2.5 Uitgangspunt is dat in het algemeen mag worden aangenomen dat, zolang niet van het tegendeel blijkt, degene die uitvoerbaarverklaring bij voorraad verlangt van een te zijnen verzoeke uitgesproken veroordeling tot betaling van een geldsom, het vereiste belang bij zodanige verklaring heeft2.
Arturo vordert uitvoerbaarverklaring bij voorraad van een dergelijke veroordeling zodat zij in beginsel belang heeft bij haar vordering.
2.6 [Verweerder] heeft aangevoerd dat Arturo geen (spoedeisend) belang heeft bij uitvoerbaarverklaring bij voorraad omdat Arturo de kosten van het hoger beroep op Oracle kan verhalen.
2.7 Dat Arturo reeds nu de proceskosten op Oracle kan (trachten te) verhalen is op zichzelf genomen juist.

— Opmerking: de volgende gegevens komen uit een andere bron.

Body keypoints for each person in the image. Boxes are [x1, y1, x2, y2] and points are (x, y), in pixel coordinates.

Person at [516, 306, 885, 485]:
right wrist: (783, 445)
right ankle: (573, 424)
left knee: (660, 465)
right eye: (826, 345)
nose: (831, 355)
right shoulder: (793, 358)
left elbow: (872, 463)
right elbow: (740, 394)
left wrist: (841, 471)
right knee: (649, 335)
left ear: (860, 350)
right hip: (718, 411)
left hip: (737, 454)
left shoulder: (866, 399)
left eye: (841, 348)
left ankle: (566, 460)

De hoofdelijke proceskostenveroordeling is een deelbare vordering. Oracle heeft geen cassatieberoep ingesteld, zodat het arrest ten opzichte van haar in kracht van gewijsde is gegaan3.

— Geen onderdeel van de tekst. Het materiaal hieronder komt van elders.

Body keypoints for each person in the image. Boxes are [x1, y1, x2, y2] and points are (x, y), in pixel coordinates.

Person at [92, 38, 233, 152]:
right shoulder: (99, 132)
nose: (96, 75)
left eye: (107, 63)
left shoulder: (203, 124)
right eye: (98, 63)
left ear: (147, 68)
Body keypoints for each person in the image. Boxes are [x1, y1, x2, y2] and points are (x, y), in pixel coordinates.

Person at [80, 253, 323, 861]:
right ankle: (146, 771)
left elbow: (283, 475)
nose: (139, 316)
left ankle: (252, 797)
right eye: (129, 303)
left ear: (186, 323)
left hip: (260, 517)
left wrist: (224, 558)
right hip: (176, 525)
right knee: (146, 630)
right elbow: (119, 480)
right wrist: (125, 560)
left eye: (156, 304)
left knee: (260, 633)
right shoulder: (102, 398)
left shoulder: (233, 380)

A. Echter, dat laat het belang van Arturo bij de gevorderde uitvoerbaarverklaring bij voorraad onverlet. Het wezenlijke kenmerk van hoofdelijkheid is immers dat de schuldeiser de keuze heeft wie van de schuldenaren hij aanspreekt, waarbij hij desgewenst ook beide schuldenaren tegelijk kan aanspreken4. Het belang van Arturo bij uitvoerbaarverklaring bij voorraad is daarin gelegen dat zij jegens [verweerder] niet behoeft te wachten op het haar krachtens het arrest van het hof toekomende, tot dat arrest onherroepelijk is geworden 5.

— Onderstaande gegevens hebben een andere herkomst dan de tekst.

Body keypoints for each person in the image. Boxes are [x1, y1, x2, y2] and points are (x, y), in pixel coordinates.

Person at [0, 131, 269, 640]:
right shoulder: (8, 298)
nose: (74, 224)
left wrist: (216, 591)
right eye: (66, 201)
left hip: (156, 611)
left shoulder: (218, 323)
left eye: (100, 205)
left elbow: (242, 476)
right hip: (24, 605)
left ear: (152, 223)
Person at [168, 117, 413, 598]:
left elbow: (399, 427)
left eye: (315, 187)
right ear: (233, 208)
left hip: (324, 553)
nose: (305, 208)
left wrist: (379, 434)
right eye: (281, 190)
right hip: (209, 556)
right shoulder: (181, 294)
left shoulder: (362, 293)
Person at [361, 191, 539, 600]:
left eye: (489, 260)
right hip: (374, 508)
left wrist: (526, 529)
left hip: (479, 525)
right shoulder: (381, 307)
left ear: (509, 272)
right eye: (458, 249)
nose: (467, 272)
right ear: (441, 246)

2.9 Vervolgens dient aan de orde te komen de vraag of [verweerder] niet een - gelet op de omstandigheden - zwaarder wegend belang heeft bij het achterwege blijven van de verklaring (zie hiervoor onder 2.2). In dit verband heeft [verweerder] betoogd dat a) de vordering een niet onaanzienlijk bedrag betreft en b) bovendien zijn mogelijkheden om te betalen ernstig worden beperkt door de door Arturo gelegde beslagen.
2.10 Het argument dat het “om een niet onaanzienlijk bedrag gaat” geldt gelijkelijk voor Arturo. Dit argument kan derhalve niet tot de conclusie leiden dat [verweerder] een zwaarder wegend belang heeft bij het achterwege blijven van de verklaring.
2.11 Het argument dat de mogelijkheden van [verweerder] om te betalen ernstig worden beperkt, kan evenmin tot afwijzing van de vordering tot uitvoerbaarverklaring bij voorraad leiden nu [verweerder] zich kennelijk nog wel in staat acht om te betalen, doch daarin slechts bemoeilijkt wordt door de gelegde beslagen.
2.12 Nu Arturo belang heeft bij de uitvoerbaarverklaring bij voorraad en niet is gebleken dat [verweerder] een zwaarder wegend belang heeft bij het achterwege blijven daarvan, is de vordering van Arturo voor toewijzing vatbaar.
3. Conclusie
Deze conclusie strekt tot toewijzing van de incidentele vordering tot uitvoerbaarverklaring bij voorraad van het arrest van het gerechtshof te ’s-Gravenhage van 30 maart 1999 voor zover het betreft de veroordeling van [verweerder] in de kosten van het geding, bepaald op f. 8.280, -- griffierecht en f. 18.500, -- salaris procureur.
De Procureur-Generaal
bij de Hoge Raad der Nederlanden,
A-G
vergelijk HR 27 februari 1998, NJ 1998, 512, r.o. 3.1, 2e alinea en r.o. 3.4. Zie voor de uitvoerbaarverklaring bij voorraad voorts onder meer HR 19 juni 1992, NJ 1992, 626; HR 17 juni 1994, NJ 1994, 591; HR 20 januari 1995, NJ 1995, 413, m.nt. HER; HR 3 november 1995, NJ 1996, 258; HR 29 november 1996, NJ 1997, 684; HR 10 april 1998, NJ 1998, 710, m.nt. JBMV.
2 HR 27 februari 1998, NJ 1998, 512, r.o. 3.1, 3e alinea.
3 vgl. Veegens, Cassatie, nr. 46 en 47; Burgerlijke Rechtsvordering, Korthals Altes, art. 398, aant. 5.
4 Asser-Hartkamp I, nr. 105, blz. 84.
5 vergelijk HR 27 februari 1998, NJ 1998, 512, r.o. 3.3, 2e alinea.